Si tu venais à Fleury-Mérogis, Le détenu 143.222, à Fleury-Mérogis

Si tu venais à Fleury-Mérogis, tu ne serais pas directeur de centre pénitentiaire,
même pour libérer les trois-quarts d'entre nous et faire découvrir à l'autre quart
les chemins d'une vie heureuse et passionnante.
Tu ne serais pas surveillant, même pour introduire un souffle d'humanité
et nous rendre le goût de respirer en hommes.
Tu ne serais pas médecin ni même psychologue,
pour guérir nos humeurs et réduire nos complexes.
Tu ne serais pas infirmière, pour nous apporter un peu de tendresse.
Tu ne serais pas éducateur, pour débrouiller nos affaires,
accompagner nos démarches ou dissoudre nos urgences.
Tu ne serais pas assistante sociale,
pour prendre en compte nos situations familiales et faire renaître en nous l'époux, le père.
Tu ne serais pas visiteur, quelques heures par semaine,
pour mettre fin à la solitude des plus délaissés ou poser les jalons de notre retour à la liberté.

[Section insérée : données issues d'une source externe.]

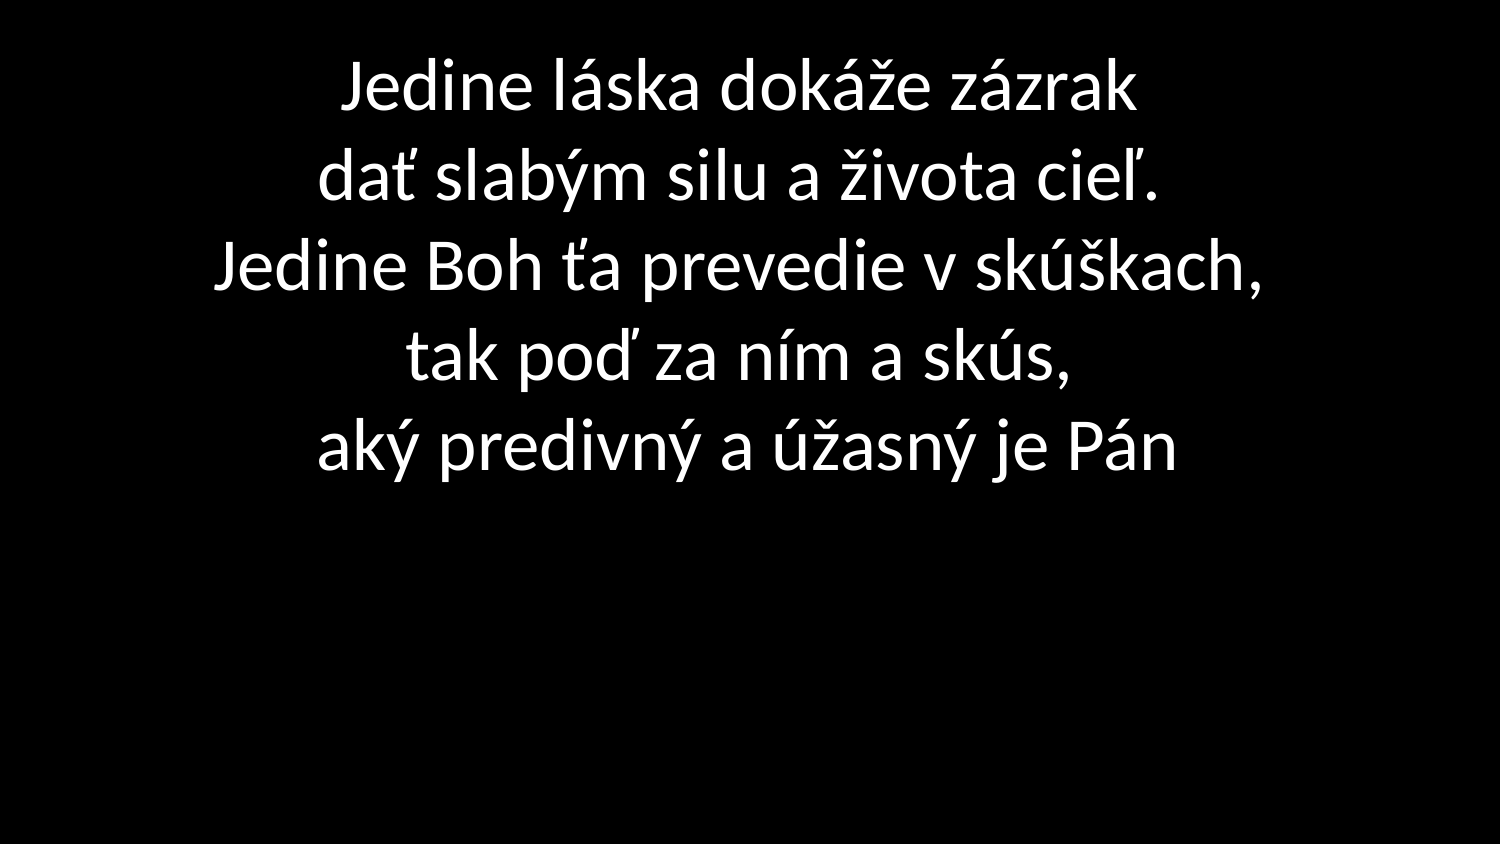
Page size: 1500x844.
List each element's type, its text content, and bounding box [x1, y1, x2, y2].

title Jedine láska dokáže zázrak dať slabým silu a života cieľ. Jedine Boh ťa prevedie v skúškach, tak poď za ním a skús, aký predivný a úžasný je Pán [21, 27, 1476, 825]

Tu ne serais pas aumônier, pour écouter longuement nos confidences,
nous rappeler ton message et faire surgir de vivantes célébrations.
Non, tu serais le détenu n° 129.333,
partageant avec tous la longueur des journées, attendant comme tous qu'on s'occupe de toi,
subissant parmi tous la déconsidération commune,
connaissant les rapports, les prétoires, le mitard, les fouilles.

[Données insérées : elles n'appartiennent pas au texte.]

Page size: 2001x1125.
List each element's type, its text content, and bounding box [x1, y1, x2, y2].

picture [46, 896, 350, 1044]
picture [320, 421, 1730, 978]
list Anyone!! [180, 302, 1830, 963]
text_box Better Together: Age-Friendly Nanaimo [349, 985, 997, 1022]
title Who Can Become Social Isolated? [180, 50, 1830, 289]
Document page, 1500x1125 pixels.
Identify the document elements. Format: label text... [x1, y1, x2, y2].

Solidaire de ceux qui vivraient avec toi, tu dirais ce que tu as à dire,
tu ferais ce que tu as à faire, tu vivrais ce que tu as à vivre,
et tu ferais ta peine jusqu'au bout, aussi mal ressenti par tes copains que par tes gardiens.
Mais ...
ton innocence serait ensuite reconnue et ton nom découvert.
Vers toi, chacun de nous tournerait le regard, reconnaissant en toi l'image enfouie au fond de lui.